# Can I just use human shampoo on Duncan??



## dotndani (Mar 19, 2007)

Would baby shampoo be OK?


----------



## DAJsMom (Oct 27, 2006)

I've used baby shampoo around Dusty's eyes and I haven't had any problem. I think there's been threads on this and some people use people shampoo and/or conditioner on their dogs. I wouldn't have a problem doing it occasionally anyway.


----------



## mckennasedona (Feb 20, 2007)

I've used baby shampoo on my girls, especially around their faces. Due to Ph differences, I'm not sure I'd use people shampoo all the time. I've used Panteen conditioner on them occassionally too. It does leave them nice and soft.

Susan


----------



## Lina (Apr 26, 2007)

I agree with Susan. I use Johnson's baby shampoo for Kubrick's face since it's tear free, but I wouldn't use it for his body regularly (unless it's one week on vacation or something) since the pH difference can really dry out their coats.


----------



## Havtahava (Aug 20, 2006)

Ditto to the pH differences. I think once in a while is OK, but I wouldn't recommend doing it on a regular basis. You can dry out their skin also.


----------



## JASHavanese (Apr 24, 2007)

dotndani said:


> Would baby shampoo be OK?


I have always used human products on my dogs and don't have dry coats or skin. Baby shampoo is great for around the eyes.


----------



## Thumper (Feb 18, 2007)

I use human products on Gucci and her skin is NOT dry at all, I did watch her very closely when I'd try a new product for any itching or reaction, but we've had great success with them. Personally, I like them better than products marketed to dogs, they smell better and seem to soften more.

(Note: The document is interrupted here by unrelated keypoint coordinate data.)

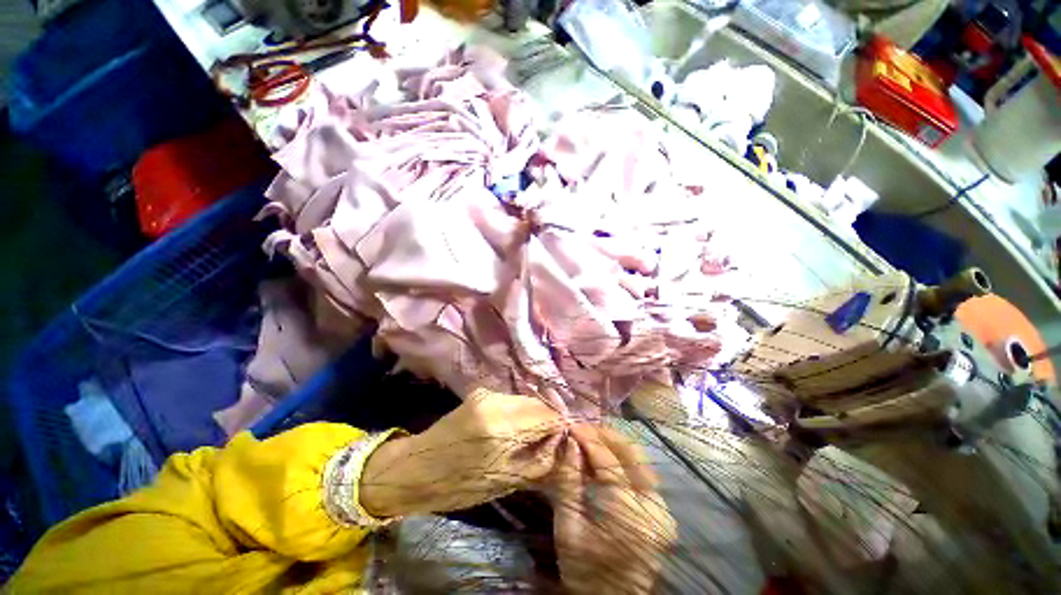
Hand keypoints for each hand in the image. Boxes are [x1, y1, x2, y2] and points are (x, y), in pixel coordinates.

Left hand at [360, 388, 566, 516]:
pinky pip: (509, 399)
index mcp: (502, 429)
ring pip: (524, 398)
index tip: (564, 436)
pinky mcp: (479, 392)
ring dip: (532, 413)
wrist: (415, 470)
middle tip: (548, 438)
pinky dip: (517, 411)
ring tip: (529, 435)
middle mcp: (495, 402)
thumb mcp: (507, 482)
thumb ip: (540, 459)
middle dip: (547, 417)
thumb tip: (561, 438)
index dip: (560, 424)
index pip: (547, 415)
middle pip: (536, 402)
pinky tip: (511, 427)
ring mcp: (486, 393)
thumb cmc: (460, 486)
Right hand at [551, 424, 675, 594]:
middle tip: (583, 427)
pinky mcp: (662, 511)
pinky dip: (623, 459)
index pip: (608, 461)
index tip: (571, 425)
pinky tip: (605, 456)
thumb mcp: (568, 528)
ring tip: (591, 437)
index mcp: (629, 514)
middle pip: (632, 453)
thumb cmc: (585, 570)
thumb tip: (570, 442)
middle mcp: (653, 506)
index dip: (588, 438)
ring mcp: (662, 508)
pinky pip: (642, 472)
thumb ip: (568, 481)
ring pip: (640, 459)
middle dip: (605, 434)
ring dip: (615, 443)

I use Baby shampoo for spot baths, eyes, butt, feet...all the time. And just put a little conditioner on it afterwards to air dry out.

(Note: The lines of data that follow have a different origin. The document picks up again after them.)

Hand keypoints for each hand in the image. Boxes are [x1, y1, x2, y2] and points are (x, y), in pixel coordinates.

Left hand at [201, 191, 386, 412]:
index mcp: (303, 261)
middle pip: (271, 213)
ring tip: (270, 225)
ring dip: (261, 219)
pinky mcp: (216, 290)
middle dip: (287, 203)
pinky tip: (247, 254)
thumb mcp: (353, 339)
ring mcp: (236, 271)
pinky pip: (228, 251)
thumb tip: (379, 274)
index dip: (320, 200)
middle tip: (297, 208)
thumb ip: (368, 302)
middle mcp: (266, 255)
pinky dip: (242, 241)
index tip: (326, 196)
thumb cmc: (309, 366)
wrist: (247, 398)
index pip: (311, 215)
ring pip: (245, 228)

I do think some dogs have 'sensitive skin', so watch closely for any reaction and/or drying out. I think climate could also attribute to that too, though..IMO.

Kara


----------



## dotndani (Mar 19, 2007)

Thank you everyone for your responses!


----------



## Melissa Miller (Aug 2, 2006)

Joan, ( my guys breeder) uses Herbal Essences. It really is good. Maybe switch them out w/ pet shampoos.


----------